Матрос смотрел на сверкающий медный котел, на огонь, полыхавший под ним, на пропущенную сквозь воду стеклянную спираль, на тоненькую, равномерно взблескивающую струйку. Он взял стакан, протянутый ему кузнецом, вдохнул запах сливового сусла и, одним глотком осушив его, почувствовал во рту сентябрьскую свежесть.
В это самое время Малетта затемнил свою комнату, ибо то, что творилось на улице, нисколько его не интересовало, до обеда было много времени, а бумага для затемнения оставалась на окнах еще с войны. Он раскатал ее, включил красную лампу и решил сделать то, что до сих пор никак не собрался сделать, а именно проявить фото, на котором должен был быть виден и он сам.
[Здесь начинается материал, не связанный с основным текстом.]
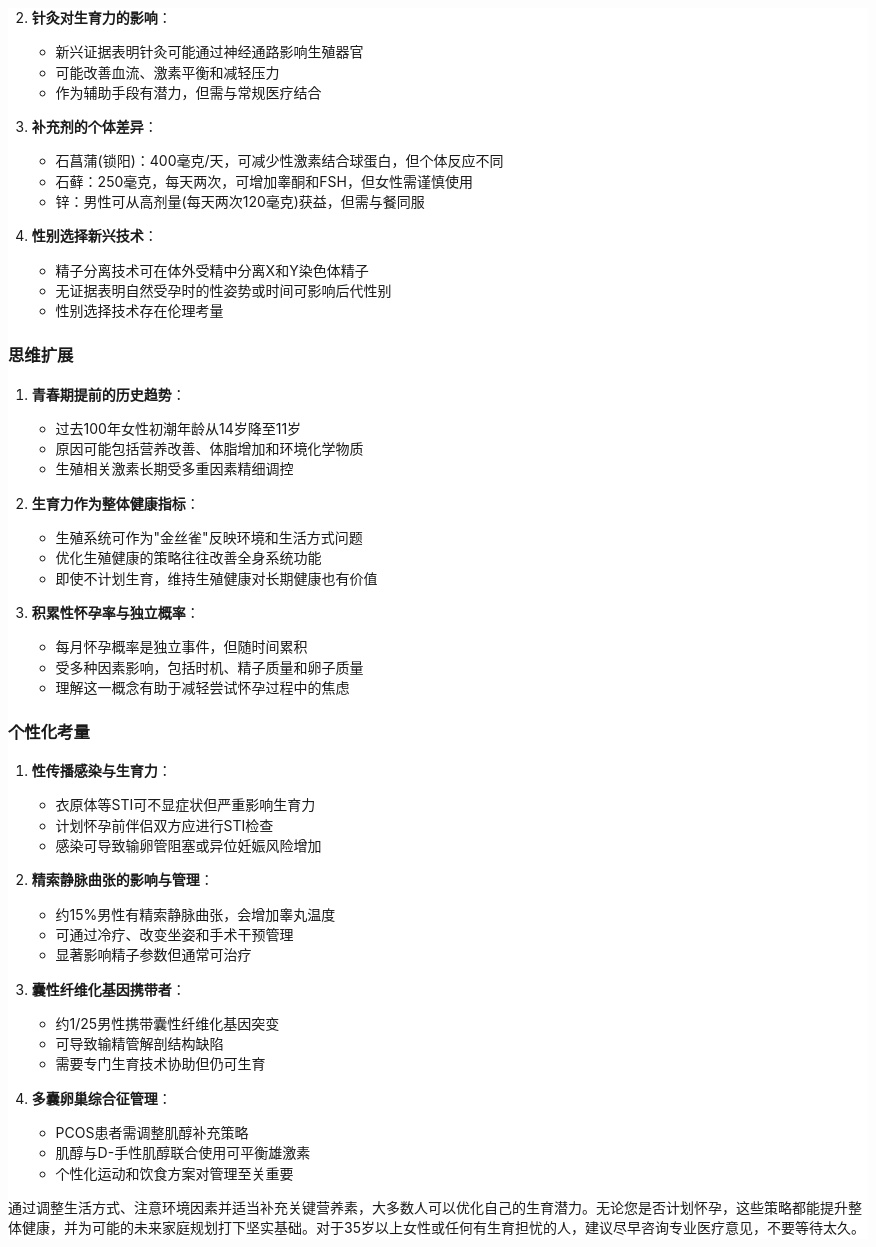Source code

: 2. **针灸对生育力的影响**：
   - 新兴证据表明针灸可能通过神经通路影响生殖器官
   - 可能改善血流、激素平衡和减轻压力
   - 作为辅助手段有潜力，但需与常规医疗结合

3. **补充剂的个体差异**：
   - 石菖蒲(锁阳)：400毫克/天，可减少性激素结合球蛋白，但个体反应不同
   - 石藓：250毫克，每天两次，可增加睾酮和FSH，但女性需谨慎使用
   - 锌：男性可从高剂量(每天两次120毫克)获益，但需与餐同服

4. **性别选择新兴技术**：
   - 精子分离技术可在体外受精中分离X和Y染色体精子
   - 无证据表明自然受孕时的性姿势或时间可影响后代性别
   - 性别选择技术存在伦理考量

### 思维扩展
1. **青春期提前的历史趋势**：
   - 过去100年女性初潮年龄从14岁降至11岁
   - 原因可能包括营养改善、体脂增加和环境化学物质
   - 生殖相关激素长期受多重因素精细调控

2. **生育力作为整体健康指标**：
   - 生殖系统可作为"金丝雀"反映环境和生活方式问题
   - 优化生殖健康的策略往往改善全身系统功能
   - 即使不计划生育，维持生殖健康对长期健康也有价值

3. **积累性怀孕率与独立概率**：
   - 每月怀孕概率是独立事件，但随时间累积
   - 受多种因素影响，包括时机、精子质量和卵子质量
   - 理解这一概念有助于减轻尝试怀孕过程中的焦虑

### 个性化考量
1. **性传播感染与生育力**：
   - 衣原体等STI可不显症状但严重影响生育力
   - 计划怀孕前伴侣双方应进行STI检查
   - 感染可导致输卵管阻塞或异位妊娠风险增加

2. **精索静脉曲张的影响与管理**：
   - 约15%男性有精索静脉曲张，会增加睾丸温度
   - 可通过冷疗、改变坐姿和手术干预管理
   - 显著影响精子参数但通常可治疗

3. **囊性纤维化基因携带者**：
   - 约1/25男性携带囊性纤维化基因突变
   - 可导致输精管解剖结构缺陷
   - 需要专门生育技术协助但仍可生育

4. **多囊卵巢综合征管理**：
   - PCOS患者需调整肌醇补充策略
   - 肌醇与D-手性肌醇联合使用可平衡雄激素
   - 个性化运动和饮食方案对管理至关重要

通过调整生活方式、注意环境因素并适当补充关键营养素，大多数人可以优化自己的生育潜力。无论您是否计划怀孕，这些策略都能提升整体健康，并为可能的未来家庭规划打下坚实基础。对于35岁以上女性或任何有生育担忧的人，建议尽早咨询专业医疗意见，不要等待太久。
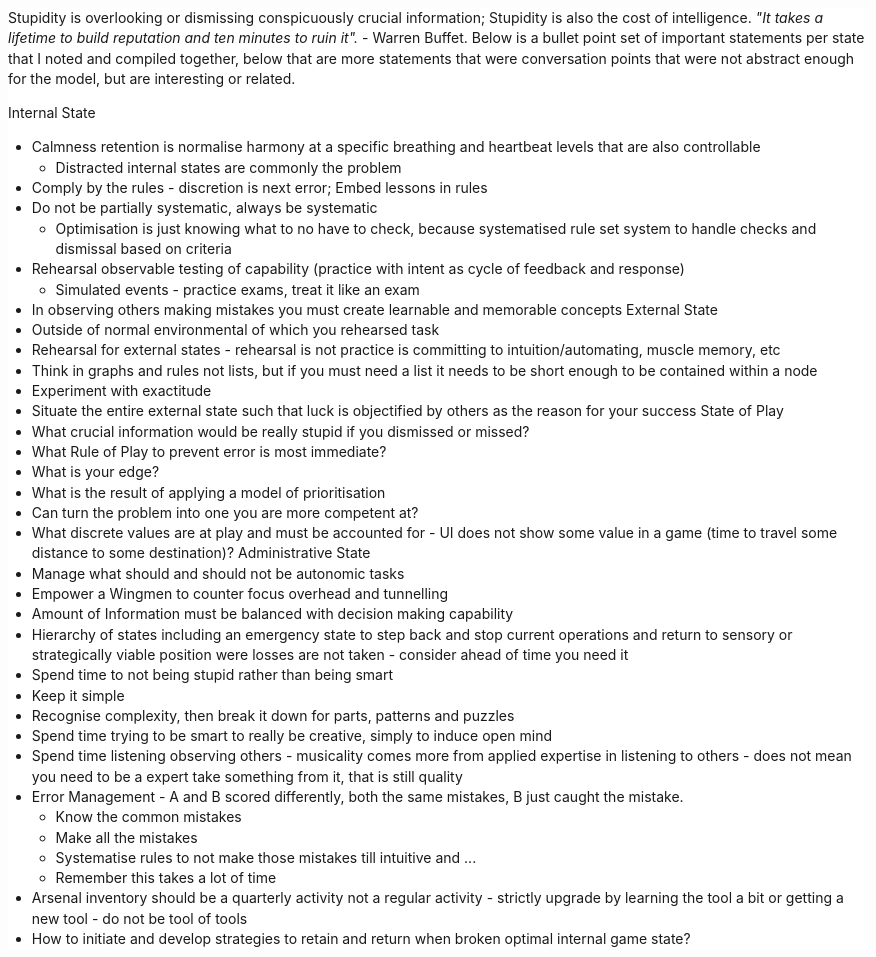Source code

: 
Stupidity is overlooking or dismissing conspicuously crucial information; Stupidity is also the cost of intelligence. *"It takes a lifetime to build reputation and ten minutes to ruin it".* - Warren Buffet. Below is a bullet point set of important statements per state that I noted and compiled together, below that are more statements that were conversation points that were not abstract enough for the model, but are interesting or related.

Internal State
- Calmness retention is normalise harmony at a specific breathing and heartbeat levels that are also controllable
	- Distracted internal states are commonly the problem 
- Comply by the rules - discretion is next error; Embed lessons in rules 
- Do not be partially systematic, always be systematic
	- Optimisation is just knowing what to no have to check, because systematised rule set system to handle checks and dismissal based on criteria
- Rehearsal observable testing of capability (practice with intent as cycle of feedback and response) 
	- Simulated events - practice exams, treat it like an exam
- In observing others making mistakes you must create learnable and memorable concepts
External State
- Outside of normal environmental of which you rehearsed task
- Rehearsal for external states - rehearsal is not practice is committing to intuition/automating, muscle memory, etc 
- Think in graphs and rules not lists, but if you must need a list it needs to be short enough to be contained within a node
- Experiment with exactitude
- Situate the entire external state such that luck is objectified by others as the reason for your success
State of Play
- What crucial information would be really stupid if you dismissed or missed?
- What Rule of Play to prevent error is most immediate?
- What is your edge?
- What is the result of applying a model of prioritisation
- Can turn the problem into one you are more competent at?
- What discrete values are at play and must be accounted for - UI does not show some value in a game (time to travel some distance to some destination)?
Administrative State
- Manage what should and should not be autonomic tasks
- Empower a Wingmen to counter focus overhead and tunnelling
- Amount of Information must be balanced with decision making capability
- Hierarchy of states including an emergency state to step back and stop current operations and return to sensory or strategically viable position were losses are not taken - consider ahead of time you need it
- Spend time to not being stupid rather than being smart
- Keep it simple
- Recognise complexity, then break it down for parts, patterns and puzzles
- Spend time trying to be smart to really be creative, simply to induce open mind 
- Spend time listening observing others - musicality comes more from applied expertise in listening to others - does not mean you need to be a expert take something from it, that is still quality
- Error Management - A and B scored differently, both the same mistakes, B just caught the mistake.
	- Know the common mistakes
	- Make all the mistakes 
	- Systematise rules to not make those mistakes till intuitive and ...
	- Remember this takes a lot of time
- Arsenal inventory should be a quarterly activity not a regular activity - strictly upgrade by learning the tool a bit or getting a new tool - do not be tool of tools
- How to initiate and develop strategies to retain and return when broken optimal internal game state?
Малетта подготовил все необходимое, достал пластинку из кассеты, положил ее в ванночку и стал терпеливо ждать. На ночном столике тикал будильник, его хриплый голос кричал из красноватой полутьмы: «Убить! Убить! Убить! Убить! Убить!» Но тот, кто был уже мертв на две трети, не мог последовать благому совету, у него не было сил даже себя самого лишить жалких остатков жизни.
Два раза в день старуха Зуппан приносила ему пищу, которая, если судить по ее виду и вкусу, состояла из объедков, как правило достававшихся свиньям. Зуппанша входила, подавала ему еду в постель и, покуда он, водрузив тарелку на колени, давясь, глотал это хлёбово, стояла поодаль (как будто следила, чтобы он не проглотил ложку) и рассказывала обо всем, что произошло в деревне за время его тяжелой болезни — об урагане, о бедном господине Пунце Винценте, о вахмистре Хабихте и о том, что, поговаривают, будто во всем этом виноват волк.
Сегодня она тоже побывала у него, но не с едой, а с новостью. Хабергейер нынче утром пристрелил волка, и теперь все пойдет на лад. «Убить! Убить! Убить!» — тикал будильник, старуха же болтала и болтала. А со всех четырех стен на него таращились местные жители, будто хотели сказать: «Ну? Так что?»
Я — нет! Откуда мне взять силы? Пусть за меня это сделает кто-нибудь другой! Я только проявлю фотографию, а потом все. Эта фотография — мой последний козырь, и я с него пойду!
Он знал, что его жизнь на исходе. И все на исходе. Даже средства к существованию. Он уже с октября сидел на мели; ему теперь и за квартиру заплатить нечем. Он подумал: в руках шантажиста такое фото принесло бы неплохой доход. Любое зло имеет практическую сторону, но он страшился этой грязной стороны.
Он вынул пластинку из ванночки и поднес ее к красной лампе. Увидел, что держит ее неправильно, и перевернул. Теперь все в порядке. Но нет! Опять неправильно! Похоже, что этот отвратительный снимок ему не удался.